We finally arrived in San Miguel at 12:30 (4 hours after leaving Mendoza) and picked beds and unpacked. We ate lunch and then began to paint. We went to Lavalle to paint a school and learn about the Huarpe culture. The school was a boarding school, for about 80 children who lived too far to commute to school everyday. It’s a grammar school, so children enter at age 5 and study there until 8th grade. They go to school for nine days and go home for five.

Saturday we painted four classrooms with the students and played outside with them. It was very disorganized: the floors weren’t protected well and the rooms weren’t cleaned of the dust (Lavalle is a desert). In some rooms, the kids literally painted the floor. It was mostly challenging because we were painting brick which involves rolling paint onto the face of the brick and then using a brush to coat the grout. Also, most of us agreed that we really liked the brick that was there beforehand. We also took a walk in the “town” which was a small settlement of four houses. We saw some quirquincho (armadillo) being raised to be eaten, some wild boar (same story) and some baby goats. Playing with the baby goats was just like being at Basset’s Animal Farm and watching my little brother playing with the baby goats.

Some of us taught the girls how to do the cotton-eye-Joe (line dance I learned at various grammar school dances and Bat Mitzvahs). We also played soccer and climbed on monkey-bars with them. After eating dinner with the students we had a “cultural exchange.” The kids danced some traditional Argentine dances (not the tango) for us, which was really cool because they were 10 years old and really capable dancers. Then a group of girls did the cotton-eye-Joe (again) and the electric slide with the kids. I was part of a group that put on a puppet show; I was an ant. It was a big success, the kids loved watching and wanted us to perform again, but we hadn’t prepared anything else.

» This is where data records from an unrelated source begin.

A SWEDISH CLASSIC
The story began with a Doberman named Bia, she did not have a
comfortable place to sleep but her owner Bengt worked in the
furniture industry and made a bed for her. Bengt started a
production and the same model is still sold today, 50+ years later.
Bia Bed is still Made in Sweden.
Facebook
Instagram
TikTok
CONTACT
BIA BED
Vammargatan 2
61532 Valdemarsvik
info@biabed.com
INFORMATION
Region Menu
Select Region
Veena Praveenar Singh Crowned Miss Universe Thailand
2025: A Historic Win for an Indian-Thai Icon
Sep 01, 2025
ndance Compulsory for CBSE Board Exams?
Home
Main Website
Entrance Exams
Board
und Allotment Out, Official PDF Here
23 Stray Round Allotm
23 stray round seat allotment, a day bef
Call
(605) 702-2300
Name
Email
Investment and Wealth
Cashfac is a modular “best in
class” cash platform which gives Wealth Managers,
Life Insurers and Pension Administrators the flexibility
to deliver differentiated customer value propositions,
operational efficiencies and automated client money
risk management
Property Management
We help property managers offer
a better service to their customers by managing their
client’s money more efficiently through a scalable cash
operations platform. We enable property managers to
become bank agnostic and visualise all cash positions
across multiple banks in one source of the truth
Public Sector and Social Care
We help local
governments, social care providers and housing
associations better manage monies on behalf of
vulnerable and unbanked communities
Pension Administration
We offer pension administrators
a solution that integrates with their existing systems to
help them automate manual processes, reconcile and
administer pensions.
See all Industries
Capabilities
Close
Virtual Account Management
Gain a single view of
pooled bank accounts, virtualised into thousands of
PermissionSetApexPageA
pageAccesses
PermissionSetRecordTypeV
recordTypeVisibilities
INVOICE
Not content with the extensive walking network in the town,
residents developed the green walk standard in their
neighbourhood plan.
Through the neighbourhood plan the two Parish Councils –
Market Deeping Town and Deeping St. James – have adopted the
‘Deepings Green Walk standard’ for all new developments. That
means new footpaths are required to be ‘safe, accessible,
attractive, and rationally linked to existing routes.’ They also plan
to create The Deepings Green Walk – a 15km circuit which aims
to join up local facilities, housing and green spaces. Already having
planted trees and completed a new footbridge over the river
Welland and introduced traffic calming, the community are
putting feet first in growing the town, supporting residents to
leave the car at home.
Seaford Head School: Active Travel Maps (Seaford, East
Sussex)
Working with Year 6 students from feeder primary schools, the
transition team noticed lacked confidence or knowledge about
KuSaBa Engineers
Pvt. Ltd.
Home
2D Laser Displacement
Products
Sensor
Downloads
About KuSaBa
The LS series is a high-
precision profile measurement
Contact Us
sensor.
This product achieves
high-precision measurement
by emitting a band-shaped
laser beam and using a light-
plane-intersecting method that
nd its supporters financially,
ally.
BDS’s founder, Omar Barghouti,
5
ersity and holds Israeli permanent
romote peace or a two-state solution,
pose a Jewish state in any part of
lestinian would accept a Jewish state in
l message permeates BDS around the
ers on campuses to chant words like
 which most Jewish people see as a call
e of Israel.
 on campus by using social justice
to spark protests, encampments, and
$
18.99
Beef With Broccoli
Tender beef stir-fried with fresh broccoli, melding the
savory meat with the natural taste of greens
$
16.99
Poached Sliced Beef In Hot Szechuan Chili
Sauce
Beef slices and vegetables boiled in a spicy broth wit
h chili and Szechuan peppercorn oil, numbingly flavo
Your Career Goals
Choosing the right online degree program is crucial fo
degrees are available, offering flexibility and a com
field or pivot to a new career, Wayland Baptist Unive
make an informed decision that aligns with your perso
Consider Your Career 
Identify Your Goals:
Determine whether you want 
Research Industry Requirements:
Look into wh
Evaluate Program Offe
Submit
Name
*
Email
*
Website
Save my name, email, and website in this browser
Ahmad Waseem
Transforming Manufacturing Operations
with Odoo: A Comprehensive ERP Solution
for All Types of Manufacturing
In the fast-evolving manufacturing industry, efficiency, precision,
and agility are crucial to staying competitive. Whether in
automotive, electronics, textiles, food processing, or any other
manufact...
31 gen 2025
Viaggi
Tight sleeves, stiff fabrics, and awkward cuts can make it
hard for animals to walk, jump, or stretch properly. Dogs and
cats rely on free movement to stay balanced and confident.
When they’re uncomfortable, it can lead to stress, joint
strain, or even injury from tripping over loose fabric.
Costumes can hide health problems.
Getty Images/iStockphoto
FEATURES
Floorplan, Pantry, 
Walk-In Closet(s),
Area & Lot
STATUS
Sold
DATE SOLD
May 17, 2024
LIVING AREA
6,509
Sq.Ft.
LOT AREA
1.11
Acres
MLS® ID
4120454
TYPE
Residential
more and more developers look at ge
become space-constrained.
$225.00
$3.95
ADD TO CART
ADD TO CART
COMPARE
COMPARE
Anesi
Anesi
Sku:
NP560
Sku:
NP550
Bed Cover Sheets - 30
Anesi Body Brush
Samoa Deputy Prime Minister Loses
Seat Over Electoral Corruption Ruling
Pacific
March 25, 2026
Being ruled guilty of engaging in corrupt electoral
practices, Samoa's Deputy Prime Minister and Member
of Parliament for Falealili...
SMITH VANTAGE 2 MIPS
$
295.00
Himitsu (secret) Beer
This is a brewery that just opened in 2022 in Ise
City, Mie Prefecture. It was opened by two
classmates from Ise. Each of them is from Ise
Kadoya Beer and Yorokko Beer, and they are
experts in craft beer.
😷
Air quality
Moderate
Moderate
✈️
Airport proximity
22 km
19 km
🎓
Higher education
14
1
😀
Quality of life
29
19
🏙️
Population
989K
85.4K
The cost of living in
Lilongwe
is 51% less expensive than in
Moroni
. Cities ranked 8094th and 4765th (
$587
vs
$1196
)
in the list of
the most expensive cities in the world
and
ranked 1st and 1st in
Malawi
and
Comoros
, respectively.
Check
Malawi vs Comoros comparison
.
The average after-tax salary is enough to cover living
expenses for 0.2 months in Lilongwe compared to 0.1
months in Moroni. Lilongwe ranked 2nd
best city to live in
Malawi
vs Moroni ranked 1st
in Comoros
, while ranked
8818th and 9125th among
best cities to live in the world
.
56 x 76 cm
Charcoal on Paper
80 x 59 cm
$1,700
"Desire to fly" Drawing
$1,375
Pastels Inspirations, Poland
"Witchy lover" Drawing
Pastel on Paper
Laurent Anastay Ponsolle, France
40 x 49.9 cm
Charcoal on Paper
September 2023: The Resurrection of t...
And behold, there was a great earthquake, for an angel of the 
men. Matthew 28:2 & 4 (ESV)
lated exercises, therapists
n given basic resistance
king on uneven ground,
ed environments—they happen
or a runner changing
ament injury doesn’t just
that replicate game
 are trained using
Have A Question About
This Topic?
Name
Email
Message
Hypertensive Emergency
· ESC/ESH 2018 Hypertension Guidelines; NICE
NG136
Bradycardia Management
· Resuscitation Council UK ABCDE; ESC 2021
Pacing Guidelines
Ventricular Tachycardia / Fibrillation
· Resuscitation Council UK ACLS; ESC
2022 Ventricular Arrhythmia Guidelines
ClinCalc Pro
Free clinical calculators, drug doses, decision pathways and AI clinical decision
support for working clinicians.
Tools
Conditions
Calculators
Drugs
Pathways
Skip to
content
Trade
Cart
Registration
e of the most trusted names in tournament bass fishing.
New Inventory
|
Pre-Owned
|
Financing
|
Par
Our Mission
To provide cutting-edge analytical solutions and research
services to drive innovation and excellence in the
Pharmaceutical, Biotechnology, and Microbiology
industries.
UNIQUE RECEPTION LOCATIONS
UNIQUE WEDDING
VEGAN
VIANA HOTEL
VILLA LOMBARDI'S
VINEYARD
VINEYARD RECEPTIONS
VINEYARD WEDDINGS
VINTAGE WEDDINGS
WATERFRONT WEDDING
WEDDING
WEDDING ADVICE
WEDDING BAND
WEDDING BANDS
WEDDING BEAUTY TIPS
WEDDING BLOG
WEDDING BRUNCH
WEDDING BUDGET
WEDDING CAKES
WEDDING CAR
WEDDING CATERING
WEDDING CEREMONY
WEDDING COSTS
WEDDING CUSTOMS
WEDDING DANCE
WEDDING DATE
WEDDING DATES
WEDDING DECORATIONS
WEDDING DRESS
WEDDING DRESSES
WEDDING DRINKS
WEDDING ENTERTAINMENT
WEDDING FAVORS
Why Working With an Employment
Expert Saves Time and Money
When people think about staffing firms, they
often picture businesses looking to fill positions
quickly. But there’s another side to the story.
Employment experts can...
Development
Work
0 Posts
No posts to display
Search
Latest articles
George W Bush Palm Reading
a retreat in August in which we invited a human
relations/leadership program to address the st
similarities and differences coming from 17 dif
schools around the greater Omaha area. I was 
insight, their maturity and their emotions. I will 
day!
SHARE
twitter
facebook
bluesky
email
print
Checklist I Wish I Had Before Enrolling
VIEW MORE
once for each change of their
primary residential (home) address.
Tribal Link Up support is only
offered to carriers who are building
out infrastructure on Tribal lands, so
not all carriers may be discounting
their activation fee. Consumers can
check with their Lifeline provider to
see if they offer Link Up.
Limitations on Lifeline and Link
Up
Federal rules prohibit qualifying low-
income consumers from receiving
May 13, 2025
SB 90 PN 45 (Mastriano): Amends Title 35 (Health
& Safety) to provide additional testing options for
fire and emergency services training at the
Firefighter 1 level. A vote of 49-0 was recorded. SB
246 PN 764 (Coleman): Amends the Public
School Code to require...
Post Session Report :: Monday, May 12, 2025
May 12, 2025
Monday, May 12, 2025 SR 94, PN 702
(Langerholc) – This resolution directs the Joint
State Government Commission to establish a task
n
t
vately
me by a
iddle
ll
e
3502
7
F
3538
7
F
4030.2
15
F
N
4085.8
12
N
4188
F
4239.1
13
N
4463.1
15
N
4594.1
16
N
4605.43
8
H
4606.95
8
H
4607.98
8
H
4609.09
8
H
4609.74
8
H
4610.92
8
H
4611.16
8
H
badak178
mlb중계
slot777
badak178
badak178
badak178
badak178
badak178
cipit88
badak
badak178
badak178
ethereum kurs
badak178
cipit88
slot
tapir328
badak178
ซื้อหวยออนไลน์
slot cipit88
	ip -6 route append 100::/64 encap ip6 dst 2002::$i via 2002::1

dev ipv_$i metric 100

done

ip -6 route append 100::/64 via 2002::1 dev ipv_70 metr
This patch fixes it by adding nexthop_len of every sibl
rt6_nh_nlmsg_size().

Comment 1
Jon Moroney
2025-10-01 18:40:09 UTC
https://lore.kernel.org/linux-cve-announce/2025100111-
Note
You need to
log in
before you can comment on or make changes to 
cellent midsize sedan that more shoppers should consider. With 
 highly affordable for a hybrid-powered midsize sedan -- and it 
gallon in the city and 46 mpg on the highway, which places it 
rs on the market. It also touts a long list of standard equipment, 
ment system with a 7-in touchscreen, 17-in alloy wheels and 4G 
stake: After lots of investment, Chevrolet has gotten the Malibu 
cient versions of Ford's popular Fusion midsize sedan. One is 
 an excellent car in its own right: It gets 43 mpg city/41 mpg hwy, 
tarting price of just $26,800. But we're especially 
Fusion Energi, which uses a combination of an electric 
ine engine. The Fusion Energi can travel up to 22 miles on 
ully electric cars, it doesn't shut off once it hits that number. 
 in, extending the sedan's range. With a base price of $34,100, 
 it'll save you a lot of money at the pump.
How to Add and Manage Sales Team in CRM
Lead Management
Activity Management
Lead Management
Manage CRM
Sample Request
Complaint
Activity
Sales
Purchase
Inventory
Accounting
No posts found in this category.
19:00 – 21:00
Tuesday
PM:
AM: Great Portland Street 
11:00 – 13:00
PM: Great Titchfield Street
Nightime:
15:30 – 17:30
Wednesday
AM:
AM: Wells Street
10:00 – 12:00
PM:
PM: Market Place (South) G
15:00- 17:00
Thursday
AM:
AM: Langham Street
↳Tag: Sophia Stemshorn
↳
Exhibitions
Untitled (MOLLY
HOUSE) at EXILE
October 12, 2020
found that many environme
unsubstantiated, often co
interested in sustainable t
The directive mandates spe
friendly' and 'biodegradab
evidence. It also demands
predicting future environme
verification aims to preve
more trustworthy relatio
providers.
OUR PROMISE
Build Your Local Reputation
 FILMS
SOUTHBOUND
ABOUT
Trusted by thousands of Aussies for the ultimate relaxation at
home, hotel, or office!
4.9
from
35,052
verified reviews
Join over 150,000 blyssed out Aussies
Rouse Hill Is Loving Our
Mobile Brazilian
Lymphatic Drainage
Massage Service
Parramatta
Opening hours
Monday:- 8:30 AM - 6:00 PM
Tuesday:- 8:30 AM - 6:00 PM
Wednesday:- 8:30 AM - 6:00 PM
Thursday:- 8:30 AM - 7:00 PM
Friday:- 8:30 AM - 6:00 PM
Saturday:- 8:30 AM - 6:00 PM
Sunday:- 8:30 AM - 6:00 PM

Sunday morning, we had breakfast and then some students asked us to explain the American Revolution. They were learning about the Argentine revolution and we compared the motives and similarities between the two movements. Then we went outside for 10 minutes to play soccer. It was freezing cold, so playing was necessary, if anything, to stay warm. I actually kicked the ball three times!, which is pretty amazing considering my athletic ability. After going back inside, Jerin, Anna and I answered their questions as best as we could, then they asked us about the war in Iraq and the 9/11 attacks. By this point Amparo was angry that we weren’t painting/cleaning and she came over to tell the children that we had to go. They still had questions for us regarding the state of the USA as the biggest world power and what we thought of that. It was amazing that they students (who were 11 and 12 years old) had the interest and knowledge to ask us questions like these. Especially because they live in a remote place with no internet and no telephones. They go to a school which is paid for by the state, but don’t have television, newspapers, or connection with their families for 2/3 of the year.

So, Anna, Jerin and I took over one classroom and cleaned the floor really well. Then it was time for lunch. The kids at my table went nuts over the empanadas. A 5-year-old girl ate 4.5 and a 10-year-old girl ate 5 (she had me ask for an extra to give to her). I ate two. The COPA students sung songs for the kids, gave then new soccer balls and lollypops and then lined up to kiss them goodbye. Argentines always touch cheeks when greeting or parting. Finally, the president of a Huarpe community came to talk to us about their problems as an indigenous group in Argentina, but it wasn’t much different from the information I had heard in my anthro class.

On the bus ride back, we picked up people who were looking to get to Lavalle the town because very few cars pass on the dirt road. We got back to Mendoza and I took a shower, ate dinner, and went to bed.